GDPR: Are You Getting the Fundamentals Right?
Overview
It is nearly three years since GDPR came into effect in the European Union. While the legislation has provided enhanced rights for data subjects, the experience for many people is that organisations still are not getting it right.
The aim of this paper is to:
- Explain the underlying privacy concepts
- Clarify the lawful bases so organisations can process personal data legally
- Highlight common errors and provide some steps that can be taken to correct these
Why is Privacy and Data Protection Important?
Privacy and data protection should be a core value of any organisation, not just to avoid legal ramifications of non-compliance but also to realise the benefits that a good privacy and security culture brings to both businesses and data subjects.
How an organisation uses and shares an individual’s personal data is becoming increasingly important to people and impacting on their decisions to stay a customer or move to a competitor.
For example, in a survey of data subjects conducted by Cisco in 2019 shows:
- 48% have changed organisation due to privacy policies or data sharing practices
- 47% have greater trust in organisations that must comply with GDPR
Trust is also a critical part of people’s decision making. Sites like TrustPilot, Yelp and TripAdvisor are increasingly influencing which organisation a data subject will do business with. A survey in 2019 by Salesforce showed that:
- 89% of data subjects are more loyal to organisations they trust
If an organisation wants to build trust, it must be open, fair, and transparent with what they do with personal data. In the Salesforce survey:
- 70% of respondents associated transparency with trust.
However, if an organisation is seen as untrustworthy or breaks the trust with data subject it will lose customers and put off potential new customers. The Salesforce survey showed that:
- 65% of data subjects will stop buying from these organisations and move to a more trusted (or less distrusted) competitor
- 54% of data subjects surveyed stated they would walk away if they felt personal data collection was excessive or unjustifiable.
This last statistic shows why organisations need to make privacy and data protection part of their brand. Organisations should no longer be focused on the “Can we do this?” question but the “Should we do this?” question.
Privacy and data protection should be considered an investment by the business. The CISCO survey reported the following results from privacy investment:
- 97% of organisations realised benefits such as competitor advantage or investor appeal
- Losses exceeded $500,000 in 37% of GDPR-ready companies but exceeded that value in 64% of the least GDPR-ready organisations
What is Privacy?
Privacy clearly matters, and if an organisation cannot get the privacy right, they will not get the data protection and GDPR compliance right either. But what exactly is privacy?
Privacy can be tricky to define because it can depend on:
- Where you live & the culture you live in
- Your age
- Your own experiences of breaches, surveillance, identity theft etc.
For example, the Nordic countries have open information societies where information about individuals can be easily found on websites like hitta.se, and tax records can be purchased from the tax department. Conversely, Germany has some of the most stringent privacy and data protection rules after its experience in the East of Stasi surveillance until its unification.
A useful definition for privacy is found on the International Association of Privacy Professionals (IAPP) site.

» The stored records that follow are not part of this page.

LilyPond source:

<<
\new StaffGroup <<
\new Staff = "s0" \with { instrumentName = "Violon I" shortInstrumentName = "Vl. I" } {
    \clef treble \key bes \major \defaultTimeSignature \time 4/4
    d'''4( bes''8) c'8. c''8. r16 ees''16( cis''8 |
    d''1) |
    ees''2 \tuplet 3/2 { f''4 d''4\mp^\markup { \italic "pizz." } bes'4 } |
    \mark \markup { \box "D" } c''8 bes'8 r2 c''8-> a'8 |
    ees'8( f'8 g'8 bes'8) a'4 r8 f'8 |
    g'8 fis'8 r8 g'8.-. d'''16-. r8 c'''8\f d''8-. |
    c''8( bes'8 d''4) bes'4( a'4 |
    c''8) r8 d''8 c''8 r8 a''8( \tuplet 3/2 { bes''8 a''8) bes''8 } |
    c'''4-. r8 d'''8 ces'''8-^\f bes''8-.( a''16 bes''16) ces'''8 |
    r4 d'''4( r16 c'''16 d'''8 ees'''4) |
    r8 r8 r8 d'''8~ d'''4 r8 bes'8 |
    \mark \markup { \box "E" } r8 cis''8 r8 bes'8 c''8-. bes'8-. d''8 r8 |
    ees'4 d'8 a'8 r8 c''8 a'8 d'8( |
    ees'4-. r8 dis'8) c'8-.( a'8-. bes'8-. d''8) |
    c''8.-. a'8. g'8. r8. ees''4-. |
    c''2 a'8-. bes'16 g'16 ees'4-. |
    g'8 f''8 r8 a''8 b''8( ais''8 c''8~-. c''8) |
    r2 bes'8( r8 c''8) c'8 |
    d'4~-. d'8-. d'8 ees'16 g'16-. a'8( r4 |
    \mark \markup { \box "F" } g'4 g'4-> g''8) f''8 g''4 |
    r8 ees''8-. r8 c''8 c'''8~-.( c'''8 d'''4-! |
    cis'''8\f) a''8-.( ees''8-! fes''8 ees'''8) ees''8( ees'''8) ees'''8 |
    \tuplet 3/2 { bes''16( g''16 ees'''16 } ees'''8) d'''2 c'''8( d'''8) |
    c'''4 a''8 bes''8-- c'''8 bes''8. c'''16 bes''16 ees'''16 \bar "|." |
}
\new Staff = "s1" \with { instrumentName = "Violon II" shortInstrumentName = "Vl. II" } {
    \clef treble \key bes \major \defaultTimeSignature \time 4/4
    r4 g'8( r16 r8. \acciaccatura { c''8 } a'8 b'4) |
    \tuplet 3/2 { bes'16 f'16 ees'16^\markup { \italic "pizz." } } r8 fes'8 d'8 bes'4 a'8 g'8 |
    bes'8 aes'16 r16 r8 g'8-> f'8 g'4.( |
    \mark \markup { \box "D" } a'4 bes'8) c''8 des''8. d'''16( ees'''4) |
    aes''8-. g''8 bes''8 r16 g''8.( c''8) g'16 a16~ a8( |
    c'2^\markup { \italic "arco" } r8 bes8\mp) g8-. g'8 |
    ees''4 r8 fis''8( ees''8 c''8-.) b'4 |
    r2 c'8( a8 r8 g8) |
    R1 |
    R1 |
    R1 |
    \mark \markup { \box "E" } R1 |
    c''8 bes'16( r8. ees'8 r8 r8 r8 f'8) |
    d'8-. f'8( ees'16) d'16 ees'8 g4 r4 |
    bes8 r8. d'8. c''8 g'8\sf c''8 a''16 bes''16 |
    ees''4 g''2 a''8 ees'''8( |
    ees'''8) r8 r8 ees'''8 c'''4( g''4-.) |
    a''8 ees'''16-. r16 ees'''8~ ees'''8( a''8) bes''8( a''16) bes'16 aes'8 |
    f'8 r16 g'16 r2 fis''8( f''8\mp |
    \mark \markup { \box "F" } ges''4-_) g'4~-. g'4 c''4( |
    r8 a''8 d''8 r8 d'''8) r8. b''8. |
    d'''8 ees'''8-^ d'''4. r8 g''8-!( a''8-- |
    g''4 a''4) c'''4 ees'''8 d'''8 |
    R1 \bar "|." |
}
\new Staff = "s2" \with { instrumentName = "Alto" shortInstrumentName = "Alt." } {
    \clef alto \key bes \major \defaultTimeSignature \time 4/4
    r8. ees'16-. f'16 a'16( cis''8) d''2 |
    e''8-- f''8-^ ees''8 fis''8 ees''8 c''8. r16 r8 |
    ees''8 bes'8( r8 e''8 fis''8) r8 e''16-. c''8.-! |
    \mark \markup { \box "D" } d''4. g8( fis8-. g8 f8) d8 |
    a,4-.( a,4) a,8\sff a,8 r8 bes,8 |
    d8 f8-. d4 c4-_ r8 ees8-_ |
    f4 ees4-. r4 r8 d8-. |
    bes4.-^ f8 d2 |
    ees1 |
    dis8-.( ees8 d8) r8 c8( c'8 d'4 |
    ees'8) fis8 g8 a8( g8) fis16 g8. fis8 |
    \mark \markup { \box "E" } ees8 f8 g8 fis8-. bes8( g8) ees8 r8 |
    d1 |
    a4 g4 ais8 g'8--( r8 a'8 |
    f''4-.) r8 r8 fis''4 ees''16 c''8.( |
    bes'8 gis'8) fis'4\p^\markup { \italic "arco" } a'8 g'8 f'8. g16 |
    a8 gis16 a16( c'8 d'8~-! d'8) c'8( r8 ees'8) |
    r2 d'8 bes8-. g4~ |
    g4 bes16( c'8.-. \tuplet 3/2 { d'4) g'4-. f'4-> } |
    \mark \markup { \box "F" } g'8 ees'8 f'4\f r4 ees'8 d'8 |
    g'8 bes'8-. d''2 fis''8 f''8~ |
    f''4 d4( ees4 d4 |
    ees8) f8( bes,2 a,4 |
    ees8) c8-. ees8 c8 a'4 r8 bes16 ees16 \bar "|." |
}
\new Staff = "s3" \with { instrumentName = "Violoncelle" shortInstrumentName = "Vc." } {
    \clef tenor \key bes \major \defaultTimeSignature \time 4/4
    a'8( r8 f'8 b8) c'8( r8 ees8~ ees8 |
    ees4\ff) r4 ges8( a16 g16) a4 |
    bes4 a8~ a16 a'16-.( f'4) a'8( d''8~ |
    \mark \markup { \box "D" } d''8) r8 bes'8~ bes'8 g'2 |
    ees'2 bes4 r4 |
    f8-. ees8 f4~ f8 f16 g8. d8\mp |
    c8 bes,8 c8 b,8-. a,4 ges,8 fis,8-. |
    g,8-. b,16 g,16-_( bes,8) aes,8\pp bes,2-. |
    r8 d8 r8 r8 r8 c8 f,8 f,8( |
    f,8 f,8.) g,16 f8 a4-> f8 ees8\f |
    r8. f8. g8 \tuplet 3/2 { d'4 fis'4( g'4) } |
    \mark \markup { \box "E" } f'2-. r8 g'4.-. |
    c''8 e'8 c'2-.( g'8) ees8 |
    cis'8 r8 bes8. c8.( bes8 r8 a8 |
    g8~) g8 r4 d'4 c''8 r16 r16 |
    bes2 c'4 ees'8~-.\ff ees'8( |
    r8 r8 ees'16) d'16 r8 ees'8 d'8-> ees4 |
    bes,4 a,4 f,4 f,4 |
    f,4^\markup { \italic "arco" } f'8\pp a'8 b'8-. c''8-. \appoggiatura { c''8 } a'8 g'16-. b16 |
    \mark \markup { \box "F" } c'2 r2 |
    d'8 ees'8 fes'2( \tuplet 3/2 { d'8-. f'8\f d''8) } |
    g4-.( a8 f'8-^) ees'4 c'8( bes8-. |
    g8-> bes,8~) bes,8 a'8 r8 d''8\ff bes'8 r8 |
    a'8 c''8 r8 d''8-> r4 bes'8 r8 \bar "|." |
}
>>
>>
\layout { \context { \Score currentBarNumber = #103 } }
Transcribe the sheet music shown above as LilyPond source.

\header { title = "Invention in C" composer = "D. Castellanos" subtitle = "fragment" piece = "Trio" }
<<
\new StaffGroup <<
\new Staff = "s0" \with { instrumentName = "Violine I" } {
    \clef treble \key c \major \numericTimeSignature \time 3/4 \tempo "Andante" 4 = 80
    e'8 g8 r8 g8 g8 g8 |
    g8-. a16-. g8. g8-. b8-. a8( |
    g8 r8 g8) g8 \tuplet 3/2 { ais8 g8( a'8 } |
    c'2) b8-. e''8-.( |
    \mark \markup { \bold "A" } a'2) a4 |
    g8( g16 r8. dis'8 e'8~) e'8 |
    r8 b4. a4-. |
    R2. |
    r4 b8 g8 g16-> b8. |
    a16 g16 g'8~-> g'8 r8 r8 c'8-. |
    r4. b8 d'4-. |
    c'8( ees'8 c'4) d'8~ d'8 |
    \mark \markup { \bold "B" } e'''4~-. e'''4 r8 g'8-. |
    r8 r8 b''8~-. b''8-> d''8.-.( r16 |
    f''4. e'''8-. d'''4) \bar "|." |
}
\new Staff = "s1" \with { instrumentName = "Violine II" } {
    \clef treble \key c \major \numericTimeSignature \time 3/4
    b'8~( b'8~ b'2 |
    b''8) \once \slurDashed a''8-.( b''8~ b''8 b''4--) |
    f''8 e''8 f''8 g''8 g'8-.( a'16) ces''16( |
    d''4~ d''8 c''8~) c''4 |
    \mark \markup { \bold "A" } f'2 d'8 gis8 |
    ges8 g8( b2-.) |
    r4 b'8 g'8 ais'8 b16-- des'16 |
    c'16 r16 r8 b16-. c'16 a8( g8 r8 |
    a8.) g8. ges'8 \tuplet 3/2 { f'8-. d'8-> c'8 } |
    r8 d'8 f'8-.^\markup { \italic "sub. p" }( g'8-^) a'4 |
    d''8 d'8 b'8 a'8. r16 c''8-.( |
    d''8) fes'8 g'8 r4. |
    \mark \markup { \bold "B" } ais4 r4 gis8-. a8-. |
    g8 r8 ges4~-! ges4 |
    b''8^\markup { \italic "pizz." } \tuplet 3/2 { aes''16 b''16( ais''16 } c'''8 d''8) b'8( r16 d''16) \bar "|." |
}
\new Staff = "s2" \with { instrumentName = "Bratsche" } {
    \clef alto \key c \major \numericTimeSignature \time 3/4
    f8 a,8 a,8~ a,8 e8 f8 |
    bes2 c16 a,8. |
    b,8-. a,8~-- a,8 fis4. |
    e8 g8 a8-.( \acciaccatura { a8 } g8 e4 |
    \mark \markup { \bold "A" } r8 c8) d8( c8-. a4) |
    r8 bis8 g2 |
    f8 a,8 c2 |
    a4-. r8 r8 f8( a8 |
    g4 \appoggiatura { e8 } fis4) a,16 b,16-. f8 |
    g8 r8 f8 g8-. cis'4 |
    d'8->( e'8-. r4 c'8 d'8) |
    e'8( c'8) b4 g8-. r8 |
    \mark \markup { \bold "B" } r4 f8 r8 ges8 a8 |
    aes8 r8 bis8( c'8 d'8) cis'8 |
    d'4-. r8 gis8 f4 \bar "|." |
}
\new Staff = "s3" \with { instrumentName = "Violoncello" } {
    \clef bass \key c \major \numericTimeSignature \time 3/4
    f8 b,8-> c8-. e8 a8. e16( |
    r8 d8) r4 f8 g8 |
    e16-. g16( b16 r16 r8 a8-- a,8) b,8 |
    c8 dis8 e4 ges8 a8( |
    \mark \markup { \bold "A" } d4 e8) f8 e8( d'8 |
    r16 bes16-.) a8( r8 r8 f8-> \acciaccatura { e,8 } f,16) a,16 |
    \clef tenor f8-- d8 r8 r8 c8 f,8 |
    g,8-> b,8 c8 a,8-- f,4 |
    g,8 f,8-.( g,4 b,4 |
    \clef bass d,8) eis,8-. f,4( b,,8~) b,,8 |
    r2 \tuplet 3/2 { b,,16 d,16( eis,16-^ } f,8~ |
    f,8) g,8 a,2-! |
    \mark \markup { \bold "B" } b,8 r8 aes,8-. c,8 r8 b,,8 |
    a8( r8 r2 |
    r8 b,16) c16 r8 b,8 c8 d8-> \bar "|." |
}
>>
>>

They define privacy as:
Broadly speaking, privacy is the right to be let alone, or freedom from interference or intrusion. Information privacy is the right to have some control over how your personal information is collected and used.
Privacy conscious organisations consider the privacy intrusion, risks and impacts to data subjects before collecting, processing, and sharing personal data. They inform the data subject in a clear and informative way, and they balance their legitimate interests against the rights of the data subject.
What is Data Protection?
Data protection is often used interchangeably with privacy, but they are different concepts. Privacy is about what personal data an organisation collects, what they do with it, compliance with GDPR and other legislation, and what control the data subject has. Whereas data protection is the measures taken to protect the personal data from unauthorised access, processing and sharing.
Getting Privacy Right
There are seven principles stipulated in GDPR that will help organisations get their privacy approach right. These principles are:
- Lawfulness, fairness, and transparency
- Purpose limitation
- Data minimisation
- Accuracy
- Storage limitation
- Integrity and confidentiality
Lawful, Fair, and Transparent
Personal data should be processed legally based on one of the lawful bases stipulated in GDPR. It should also be fair and transparent to the data subject through an easily readable and comprehensible privacy policy.
Purpose Limitation
Personal data should be collected for a specific, explicit, and legitimate purpose and not further processed in a manner incompatible with this purpose.
Data Minimisation
An organisation may only collect the minimum amount of personal data that is necessary to carry out the processing.
Accuracy
GDPR also requires organisations to take reasonable steps to ensure that the personal data collected is, and remains, accurate.
Storage Limitation
Organisations are obligated to set out specific data retention periods for the personal data they keep. The basis of this is that personal data must not be kept longer than is necessary for the purposes for which it is processed.
Integrity & Confidentiality
Personal data must be adequately protected against unlawful or unauthorised processing and from loss, destruction or damage using appropriate technical and organisational measures.
Accountability
Organisations should be able to demonstrate compliance with these principles.